• **REQUEST**
Starting with the first line below, extract each line through the one that contains "10230 10240 10030", inclusive, excluding pictures.

Dataset entries:
============

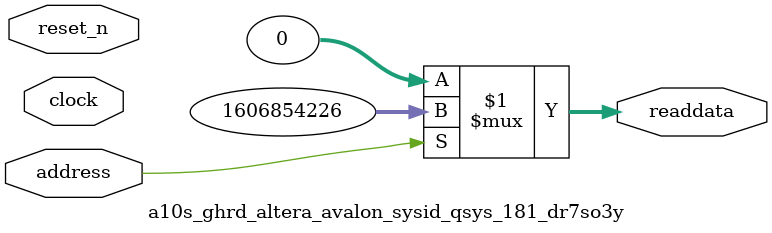
<source format=v>



// synthesis translate_off
`timescale 1ns / 1ps
// synthesis translate_on

// turn off superfluous verilog processor warnings 
// altera message_level Level1 
// altera message_off 10034 10035 10036 10037 10230 10240 10030 

module a10s_ghrd_altera_avalon_sysid_qsys_181_dr7so3y (
               // inputs:
                address,
                clock,
                reset_n,

               // outputs:
                readdata
             )
;

  output  [ 31: 0] readdata;
  input            address;
  input            clock;
  input            reset_n;

  wire    [ 31: 0] readdata;
  //control_slave, which is an e_avalon_slave
  assign readdata = address ? 1606854226 : 0;

endmodule



</source>
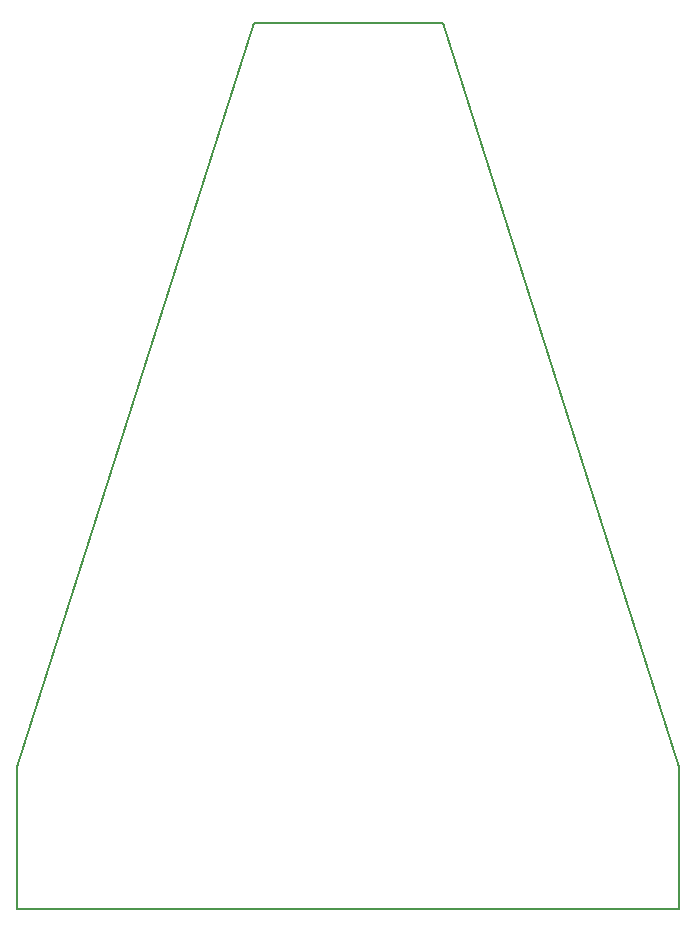
<source format=gbr>
G04 #@! TF.FileFunction,Profile,NP*
%FSLAX46Y46*%
G04 Gerber Fmt 4.6, Leading zero omitted, Abs format (unit mm)*
G04 Created by KiCad (PCBNEW 4.0.2-stable) date 12/2/2016 8:18:44 PM*
%MOMM*%
G01*
G04 APERTURE LIST*
%ADD10C,0.100000*%
%ADD11C,0.150000*%
G04 APERTURE END LIST*
D10*
D11*
X112000000Y-157500000D02*
X56000000Y-157500000D01*
X76000000Y-82500000D02*
X84000000Y-82500000D01*
X56000000Y-145500000D02*
X76000000Y-82500000D01*
X56000000Y-157500000D02*
X56000000Y-145500000D01*
X112000000Y-145500000D02*
X112000000Y-157500000D01*
X92000000Y-82500000D02*
X112000000Y-145500000D01*
X84000000Y-82500000D02*
X92000000Y-82500000D01*
M02*

</source>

============

• **TASK ANSWER**
<source format=v>



// synthesis translate_off
`timescale 1ns / 1ps
// synthesis translate_on

// turn off superfluous verilog processor warnings 
// altera message_level Level1 
// altera message_off 10034 10035 10036 10037 10230 10240 10030 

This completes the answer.